Yukarıda bahsettiğim birkaç örnek (elbette ki sayıları çoğaltılabilir) çocuk edebiyatının aslında ne kadar zorlu bir alan olduğunu anlamamız için yeterlidir fakat ülkemizde bakir sayılabilecek bir edebiyat dalı olması sebebiyle birçok kişinin çocuk edebiyatçısı olma isteği de artmıştır.
Diğer yandan, yine ülkemizdeki çocuk öyküleri ve roman çeşitliliğine bakarsak tarih temalı yeterince kitabın yazılmadığını, ya da kronolojik olarak ciddiyetle ele alınmış bir tarihi dönemin ve karakterin edebiyat diliyle çocuklara aktarılmadığını görürüz.
Bunun başlıca nedeni de büyük ihtimalle tarihi kitaplar yazmanın hayal gücünden çok, ciddi ve doğru bir arşiv taraması gerektirdiği içindir.
Sonuç olarak kolaycılığı seçerek kalemine sarılan hiç kimse, çocuk ve gençlik kitapları yazmaya soyunmamalı.
Çünkü yetişkinler ellerine aldıkları bir kitap beklentilerine cevap vermediyse, imlâ yönünden, cümleleri bakımından seviyesi düşükse, o kitabı reddetme tercihini kullabilirler ama çocuklar büyük çoğunlukla öyle değildirler.
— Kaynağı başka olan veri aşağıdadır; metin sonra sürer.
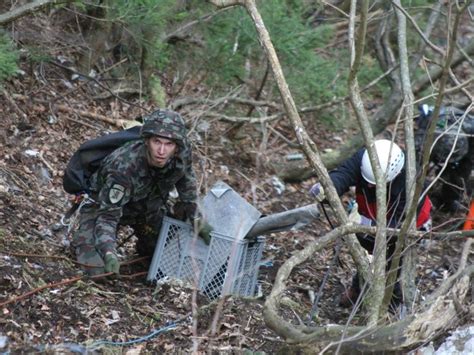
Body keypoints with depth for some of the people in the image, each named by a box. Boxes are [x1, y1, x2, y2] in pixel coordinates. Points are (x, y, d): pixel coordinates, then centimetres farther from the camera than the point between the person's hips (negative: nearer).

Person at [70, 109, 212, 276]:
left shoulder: (182, 153, -27)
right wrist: (109, 253, -56)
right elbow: (108, 214, -41)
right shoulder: (123, 167, -43)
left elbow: (186, 181, -2)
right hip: (103, 204, -5)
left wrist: (196, 219, 2)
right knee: (97, 269, -18)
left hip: (147, 203, 5)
Üstelik ebeveynleri olarak onlara neyi okuttuğumuzu bazen bizler bile ayrımsayamıyoruz. Bu sebepledir ki, çocuk edebiyatçıları, ellerinin çok değerli bir cevhere; çocuk ruhuna uzandığının bilincinde olan insanlar olmalıdırlar.
Zira sayıları az da olsa, toplumsal yapıyı zorlayan, zihin bulandıran, saçmalamanın bile ötesine geçen art niyetli, şiddet ve cinsel içerikli, bir takım karanlık güçlere hizmet eden güdümlü çocuk kitaplarının yazıldığını, hatta bazılarının (sehven olduğunu umuyorum) Milli Eğitim Bakanlınca onaylandığını da gördü bu ülke. Bu kitapları yazanlara genel manasıyla edebiyatçı demek mümkün olmadığı gibi yazdıklarını da çocuk edebiyatına ilişkin eserler olarak tasavvur etmek olanaksız elbette…
Bu bakımdan, her çocuk kitabının mizampaja sunulmadan önce, himayesi altına girdiği yayınevince, psikologlar tarafından çocuk tabiatına uygun olup olmadığı kesinlikle rapor edilmelidir.
Her şeyin en iyisini hak eden güzel ülkemin ve dünyanın tüm çocuklarına sonsuz sevgi ve saygılarımla.